Und – aus aktuellem Anlass – Schlussbemerkung 2: Der Gebäudetyp beeinflusst den erforderlichen Brandschutz. Gerade in Deutschland ist das Sicherheitsniveau insgesamt sehr hoch. Auch wenn es niemals vollständige Sicherheit gibt, hier ein Vergleich: Die Feuerwehr Frankfurt hat eine Liste angefertigt, in der seit 2011 insgesamt 95 Brände aufgeführt werden die „in Verbindung mit WDVS“ standen.

Dem stehen im selben Zeitraum insgesamt weit mehr als eine Million Brände gegenüber. Ein Hochhaus zu räumen, weil die Dämmung brennen könnte – wie jetzt in Wuppertal – kann man machen. Es spricht auch nichts dagegen, gedämmte Hochhäuser zu überprüfen.
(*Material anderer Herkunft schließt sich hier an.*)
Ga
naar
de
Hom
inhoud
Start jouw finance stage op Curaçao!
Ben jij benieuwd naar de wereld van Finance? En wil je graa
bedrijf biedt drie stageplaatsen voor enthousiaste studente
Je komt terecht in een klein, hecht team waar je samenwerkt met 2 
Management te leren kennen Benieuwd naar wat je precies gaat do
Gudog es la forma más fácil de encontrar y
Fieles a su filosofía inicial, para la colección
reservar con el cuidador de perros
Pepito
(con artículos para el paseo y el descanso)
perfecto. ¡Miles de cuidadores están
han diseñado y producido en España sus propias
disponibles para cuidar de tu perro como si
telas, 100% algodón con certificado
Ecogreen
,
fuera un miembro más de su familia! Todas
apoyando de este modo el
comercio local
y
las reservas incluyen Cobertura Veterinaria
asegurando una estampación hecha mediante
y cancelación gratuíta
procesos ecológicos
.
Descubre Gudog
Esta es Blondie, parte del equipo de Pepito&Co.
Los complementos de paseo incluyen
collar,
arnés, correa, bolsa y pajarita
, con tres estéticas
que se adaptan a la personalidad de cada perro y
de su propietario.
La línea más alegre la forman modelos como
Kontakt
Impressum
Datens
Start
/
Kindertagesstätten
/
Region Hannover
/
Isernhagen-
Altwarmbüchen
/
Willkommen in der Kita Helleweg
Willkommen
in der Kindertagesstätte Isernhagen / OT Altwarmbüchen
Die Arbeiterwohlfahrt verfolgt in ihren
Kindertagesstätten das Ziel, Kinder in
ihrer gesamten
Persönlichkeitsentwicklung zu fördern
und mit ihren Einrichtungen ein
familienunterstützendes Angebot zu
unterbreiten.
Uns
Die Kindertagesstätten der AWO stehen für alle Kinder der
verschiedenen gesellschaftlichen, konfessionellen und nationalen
Doch bei vielen hunderttausend Bränden, die etwa durch defekte Elektrogeräte, Kerzen oder Zigaretten verursacht wurden und werden, sollte man auch in diese Richtung aufklären – und Brandgefahren in die richtige Relation bringen.

Sonst bleibt der Beigeschmack, dass es manchmal gar nicht um den Brandschutz geht, sondern das Unglück von Menschen dazu instrumentalisiert wird, eigene Ziele durchzusetzen (hier: Fassadendämmung schlecht zu machen). Objektiv betrachtet ist die Brandgefahr durch WDVS – verglichen mit der Gesamtzahl aller Brandereignisse – gering. Ein deutlich höheres Risiko ist ohne Frage der Klimawandel. Und der bedroht uns alle. Überall.